Die neuen Busse sind auch finanziell eine Grossinvestition: Für die früheren Dieselbusse bezahlte das Busunternehmen 500'000 Renminbi pro Fahrzeug – umgerechnet rund 70'000 Franken. Die neuen elektrischen Busse, sagt Joseph Ma, kosten drei Mal so viel. Kann sich dies das Unternehmen überhaupt leisten?

«Wir werden stark subventioniert. Das ist ein sehr grosser Anreiz. Es gibt finanzielle Unterstützung für den Kauf der Busse, aber auch für deren Betrieb.»

Mehrheit der elektrischen Busse stammen aus der Metropole

Das Geld kommt von der Stadtregierung, aber auch von der Zentralregierung. Ohne Geld vom Staat, sagt Ma Zhengyuan, wäre die Umstellung nicht möglich gewesen.

Von den Subventionen profitieren nicht nur die Shenzhener Busbetriebe, sondern auch die einheimische Industrie. Denn: Die Mehrheit der elektrischen Busse in Shenzhen stammen vom chinesischen Batterie- und Elektroauto-Konzern BYD. Der hat seinen Sitz ebenfalls in Shenzhen. Dort freut man sich über den Grossauftrag.

Unternehmenssprecher Xiao Haiping: «Wir haben sichergestellt, dass im vorgegebenen Zeitrahmen alle 16'000 Busse der Busbetriebe in Shenzhen elektrisch sind. Über 90 Prozent ihrer Busse stammen aus unserer Produktion.»

450'000 Tonnen Kohlendioxid weniger in der Luft

Die Subventionen vom Staat würden fast die gesamten Mehrkosten der Busse abdecken, sagt Generaldirektor Ma. Und: «Wir sparen Energiekosten. Verglichen mit den Dieselkosten ist der Strom für die Batterien günstiger – rund die Hälfte.»

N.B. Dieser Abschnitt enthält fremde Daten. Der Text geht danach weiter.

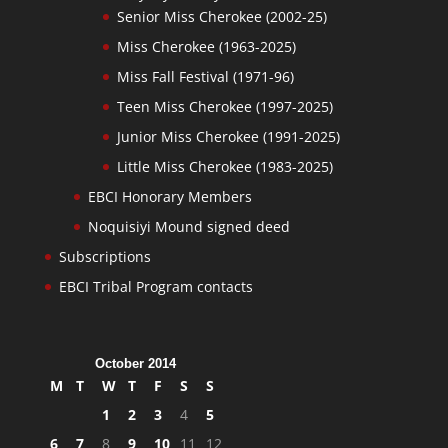
Senior Miss Cherokee (2002-25)
Miss Cherokee (1963-2025)
Miss Fall Festival (1971-96)
Teen Miss Cherokee (1997-2025)
Junior Miss Cherokee (1991-2025)
Little Miss Cherokee (1983-2025)
EBCI Honorary Members
Noquisiyi Mound signed deed
Subscriptions
EBCI Tribal Program contacts
October 2014
M
T
W
T
F
S
S
1
2
3
4
5
6
7
8
9
10
11
12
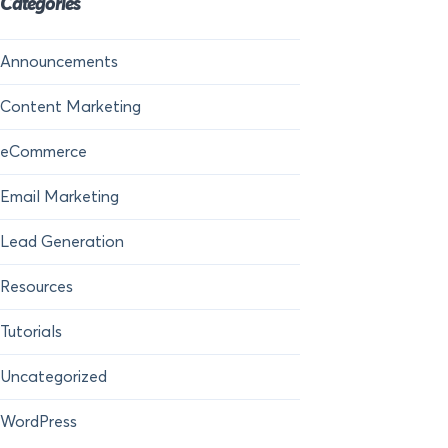
Categories
Announcements
Content Marketing
eCommerce
Email Marketing
Lead Generation
Resources
Tutorials
Uncategorized
WordPress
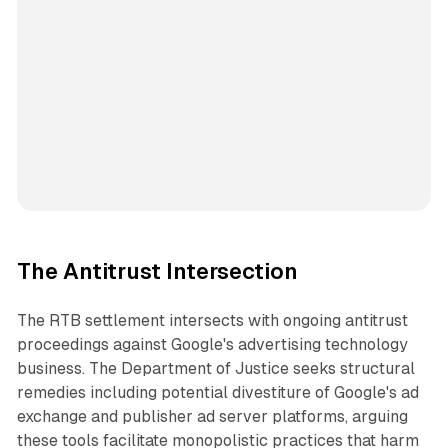
The Antitrust Intersection
The RTB settlement intersects with ongoing antitrust
proceedings against Google's advertising technology
business. The Department of Justice seeks structural
remedies including potential divestiture of Google's ad
exchange and publisher ad server platforms, arguing
these tools facilitate monopolistic practices that harm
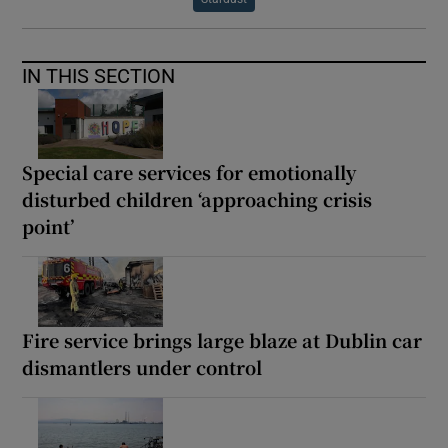
IN THIS SECTION
Special care services for emotionally
disturbed children ‘approaching crisis
point’
Fire service brings large blaze at Dublin car
dismantlers under control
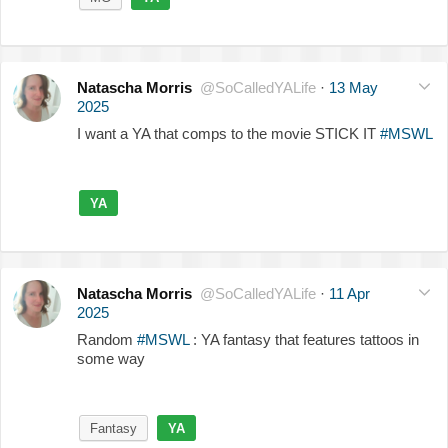
Natascha Morris
@SoCalledYALife
·
13 May
2025
I want a YA that comps to the movie STICK IT
#MSWL
YA
Natascha Morris
@SoCalledYALife
·
11 Apr
2025
Random
#MSWL
: YA fantasy that features tattoos in
some way
Fantasy
YA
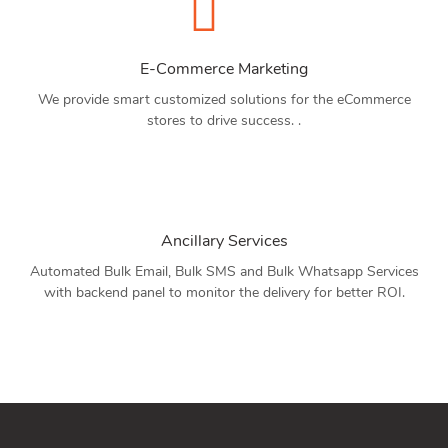
E-Commerce Marketing
We provide smart customized solutions for the eCommerce
stores to drive success. .
Ancillary Services
Automated Bulk Email, Bulk SMS and Bulk Whatsapp Services
with backend panel to monitor the delivery for better ROI.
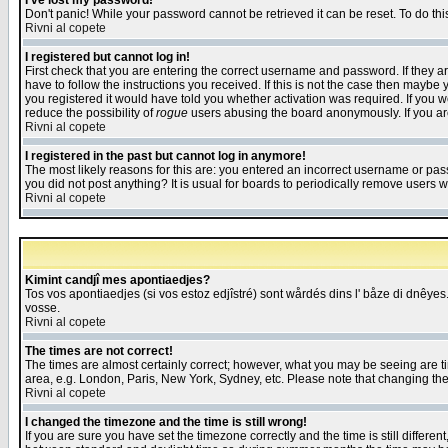
I've lost my password!
Don't panic! While your password cannot be retrieved it can be reset. To do thi
Rivni al copete
I registered but cannot log in!
First check that you are entering the correct username and password. If they
have to follow the instructions you received. If this is not the case then maybe
you registered it would have told you whether activation was required. If you we
reduce the possibility of
rogue
users abusing the board anonymously. If you are 
Rivni al copete
I registered in the past but cannot log in anymore!
The most likely reasons for this are: you entered an incorrect username or pass
you did not post anything? It is usual for boards to periodically remove users 
Rivni al copete
Kimint candjî mes apontiaedjes?
Tos vos apontiaedjes (si vos estoz edjîstré) sont wårdés dins l' båze di dnêyes.
vosse.
Rivni al copete
The times are not correct!
The times are almost certainly correct; however, what you may be seeing are tim
area, e.g. London, Paris, New York, Sydney, etc. Please note that changing the t
Rivni al copete
I changed the timezone and the time is still wrong!
If you are sure you have set the timezone correctly and the time is still differ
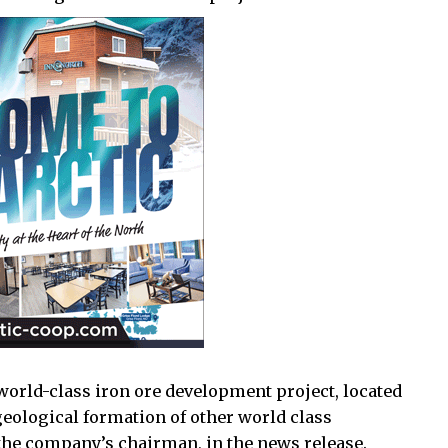
world-class iron ore development project, located
geological formation of other world class
the company’s chairman, in the news release.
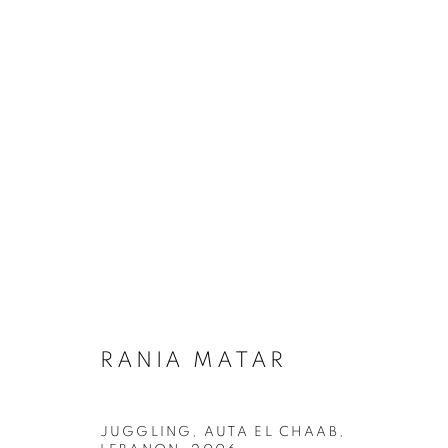
RANIA MATAR: WHERE DO 
RANIA MATAR
JUGGLING, AUTA EL CHAAB,
MANAGE COOKIES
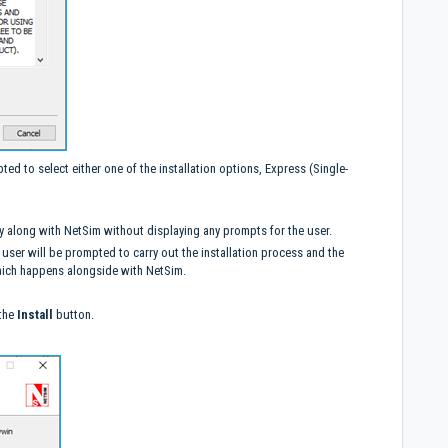
ted to select either one of the installation options, Express (Single-
ently along with NetSim without displaying any prompts for the user.
 user will be prompted to carry out the installation process and the
 which happens alongside with NetSim.
 the
Install
button.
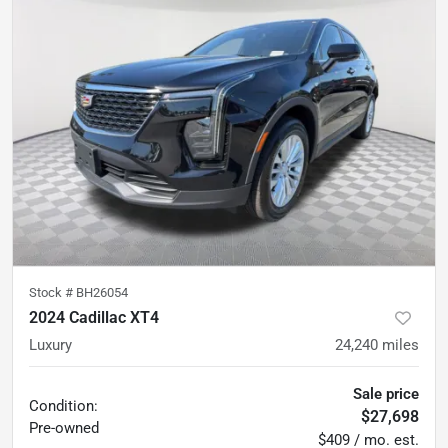
Stock #
BH26054
2024 Cadillac XT4
Luxury
24,240
miles
Sale price
Condition:
$27,698
Pre-owned
$409 / mo. est.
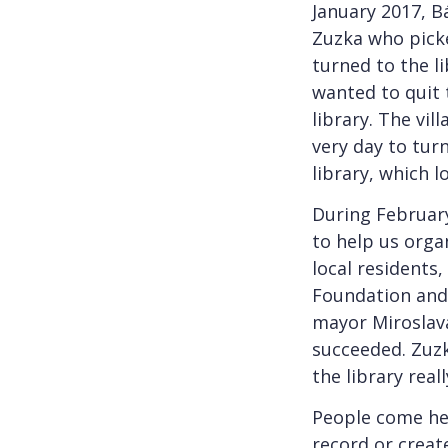
January 2017, B
Zuzka who picke
turned to the li
wanted to quit 
library. The vil
very day to tur
library, which l
During February
to help us orga
local residents,
Foundation and
mayor Miroslav
succeeded. Zuzk
the library rea
People come her
record or create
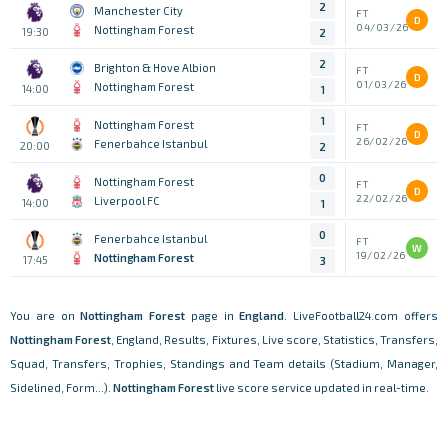
2
Manchester City
FT
D
04/03/26
Nottingham Forest
19:30
2
2
Brighton & Hove Albion
FT
D
01/03/26
Nottingham Forest
14:00
1
1
Nottingham Forest
FT
D
26/02/26
Fenerbahce Istanbul
20:00
2
0
Nottingham Forest
FT
D
22/02/26
Liverpool FC
14:00
1
0
Fenerbahce Istanbul
FT
W
19/02/26
Nottingham Forest
17:45
3
You are on
Nottingham Forest
page in
England
. LiveFootball24.com offers
Nottingham Forest
, England, Results, Fixtures, Live score, Statistics, Transfers,
Squad, Transfers, Trophies, Standings and Team details (Stadium, Manager,
Sidelined, Form...).
Nottingham Forest
live score service updated in real-time.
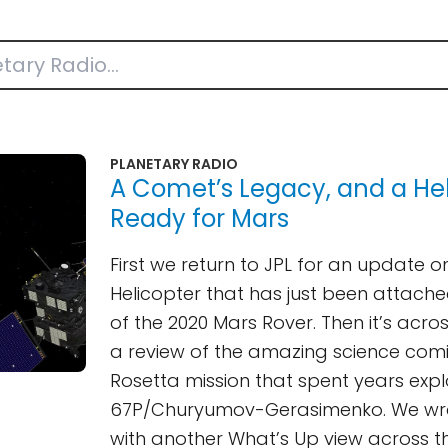
PLANETARY RADIO
A Comet’s Legacy, and a Hel
Ready for Mars
First we return to JPL for an update o
Helicopter that has just been attache
of the 2020 Mars Rover. Then it’s acro
a review of the amazing science com
Rosetta mission that spent years exp
67P/Churyumov-Gerasimenko. We wra
with another What’s Up view across t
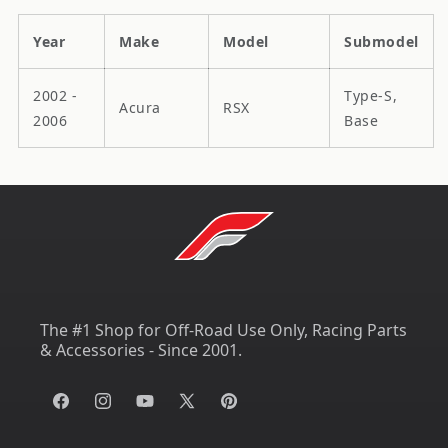
Year
Make
Model
Submodel
2002 -
Type-S,
Acura
RSX
2006
Base
The #1 Shop for Off-Road Use Only, Racing Parts
& Accessories - Since 2001.
Facebook
Instagram
YouTube
X
Pinterest
(Twitter)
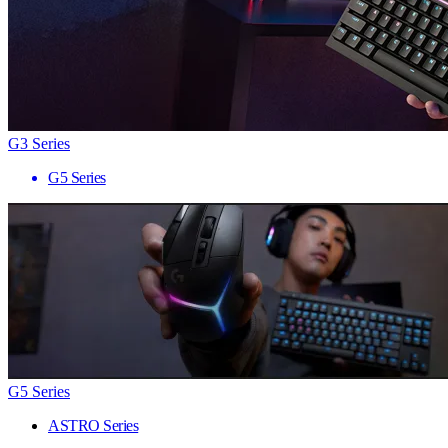
G3 Series
G5 Series
G5 Series
ASTRO Series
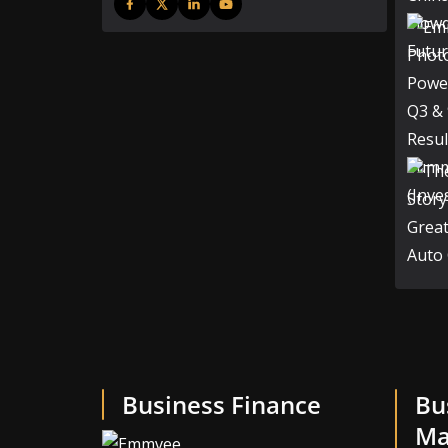
Business Finance
Bu
Ma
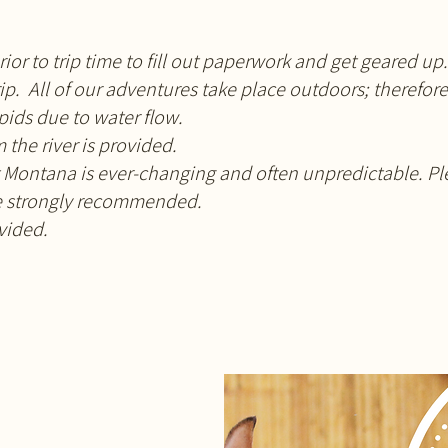
rior to trip time to fill out paperwork and get geared up.
rip. All of our adventures take place outdoors; therefo
apids due to water flow.
 the river is provided.
Montana is ever-changing and often unpredictable. Ple
re strongly recommended.
ovided.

Ein voll aufgeladener Bus fährt zwischen 200 und 250 Kilometer weit. Abgase in der Höhe von 450'000 Tonnen Kohlendioxid spare man pro Jahr – dank den neuen Bussen.

Bus an Tankstelle.
Legende: Verglichen mit den Dieselkosten ist der Strom für die Batterien rund die Hälfte günstiger. SRF/Martin Aldrovandi

Zwei Drittel des Stroms wird aus Kohle produziert

Box aufklappen Box zuklappen

In China stammt die Mehrheit des Stroms aus Kohlekraftwerken. Das heisst, in den Grossstädten wird die Luft dank Elektroautos und Bussen besser, die Emissionen entstehen dafür bei der Stromproduktion auf dem Land und in den Vororten.

Das soll sich längerfristig ändern: Die Regierung investiert Milliarden in den Ausbau von erneuerbaren Energien, in die Wind- und Solarenergie.

Aber: Auch der Anteil des Stroms aus Atomkraftwerken nimmt zu, um die Abhängigkeit der Kohle zu verringern.

Ein Bus fährt rückwärts in eine der Shenzhener Ladestation. Auf deren Dach sind Solarzellen befestigt. Sonnenenergie für mehr Nachhaltigkeit im Betrieb? Stationsleiterin Zhang Tingting relativiert: «Mit der Solarenergie können wir nur zwei Busse am Tag aufladen – und das auch nur, wenn die Sonne scheint. Sie deckt wirklich nur einen ganz kleinen Teil des Betriebs ab.»

Türkisfarbiger Bus.
Legende: Die türkisfarbene Busse fallen im Alltagsverkehr auf. SRF/Martin Aldrovandi

Zurück im türkisblauen Bus: Noch eine Station und Frau Wang ist zu Hause. Die neuen Busse hätten einen weiteren Vorteil, sagt sie. Die Fahrt sei viel ruhiger, denn in den alten Dieselbussen habe es immer so geschüttelt.

Ihr Sitznachbar nickt zustimmend. Da sei ihr oft schlecht geworden, sagt Frau Wang. Ein paar Mal habe sie sogar erbrochen. Und gestunken habe es früher auch, mischt sich ein junger Mann aus der Sitzreihe vor ihr ein. Zurück zum Diesel, sind sich die drei einig, will man auf keinen Fall.